Department of Justice
U.S. Attorney’s Office
Northern District of California

FOR IMMEDIATE RELEASE
Wednesday, November 5, 2014

Agilent Technologies, Inc. To Pay $849,678 To Resolve Fraud Allegations Of Bid Rigging

SAN FRANCISCO – Agilent Technologies, Inc. has agreed to pay the government $849,678 to resolve allegations that it submitted false claims to the United States in connection with the sale of electronic measurement instruments, United States Attorney Melinda Haag and Defense Criminal Investigative Service Special Agent in Charge Chris Hendrickson announced today.

In March 2013, Agilent made a voluntary disclosure to the Inspector General of the Department of Defense that certain sales of electronic measurement instruments and systems to the government were the result of improper coordination of pricing and bid strategy between Agilent and its distributors and resellers. During the government’s subsequent investigation, Agilent provided information and materials showing that it entered into agreements with its partners on whether to bid, and what prices to bid, often for the purpose of meeting the requirement under procurement rules that the government consider a minimum of three bids. The settlement agreement resolves the government’s investigation, in which Agilent fully cooperated.

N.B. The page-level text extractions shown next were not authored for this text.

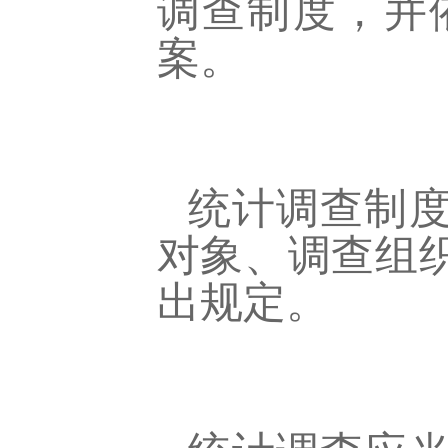
调查制度，并
案。
统计调查制
对象、调查组
出规定。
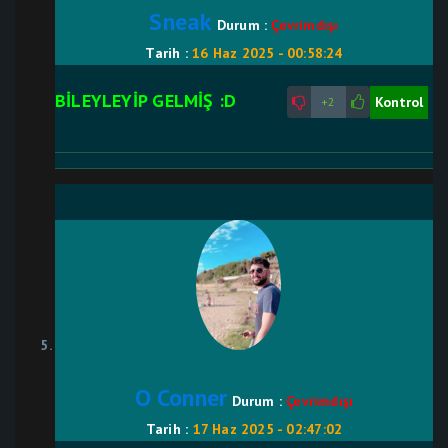
Sneak
Durum :
Çevrimdışı
Tarih :
16 Haz 2025 - 00:58:24
BİLEYLEYİP GELMİŞ :D
Kontrol
+2
O Conner
Durum :
Çevrimdışı
Tarih :
17 Haz 2025 - 02:47:02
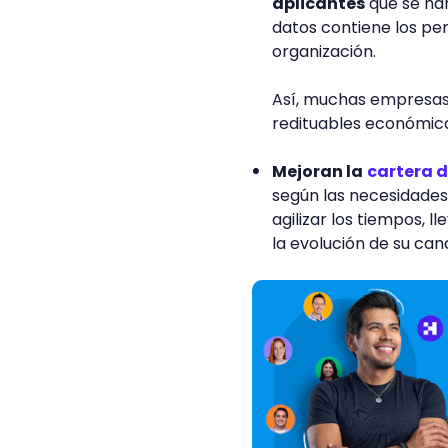
aplicantes
que se han
datos contiene los per
organización.
Así, muchas empresas 
redituables económi
Mejoran la
cartera 
según las necesidades
agilizar los tiempos, 
la evolución de su can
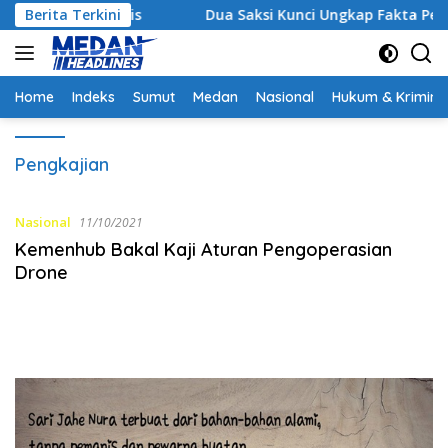
Langsung
i Strategis
Berita Terkini
Dua Saksi Kunci Ungkap Fakta Persidang
ke
konten
Home
Indeks
Sumut
Medan
Nasional
Hukum & Krimina
Pengkajian
Nasional
11/10/2021
Kemenhub Bakal Kaji Aturan Pengoperasian
Drone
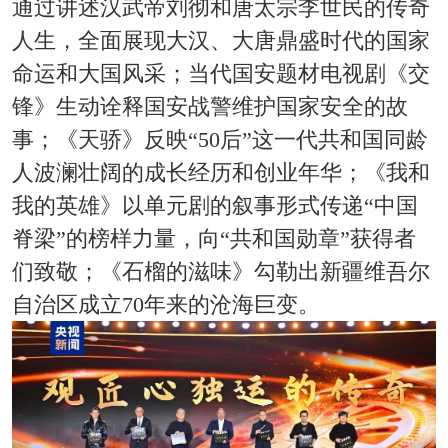
通过讲述汉武帝刘彻和唐太宗李世民的传奇
人生，全面展现大汉、大唐鼎盛时代的国家
命运和大国风采；当代国安题材电视剧《交
锋》生动诠释国安战警维护国家安全的故
事；《天骄》反映“50后”这一代共和国同龄
人波澜壮阔的成长经历和创业年华；《我和
我的英雄》以单元剧的叙事形式传递“中国
脊梁”的榜样力量，向“共和国勋章”获得者
们致敬；《石榴的滋味》勾勒出新疆维吾尔
自治区成立70年来的沧海巨变。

“This settlement demonstrates our continuing commitment to ensure the integrity of the government procurement system. We commend Agilent for its prompt disclosure of improper price coordination, and subsequent cooperation in the government’s investigation.”

The settlement with Agilent was the result of a coordinated effort among the United States Attorney’s Office, Defense Criminal Investigative Service, Defense Contract Audit Agency, and the General Services Administration, Office of Inspector General.

Assistant U.S. Attorneys Steven J. Saltiel and Ann Marie Reding handled the matter on behalf of the U.S. Attorney’s Office.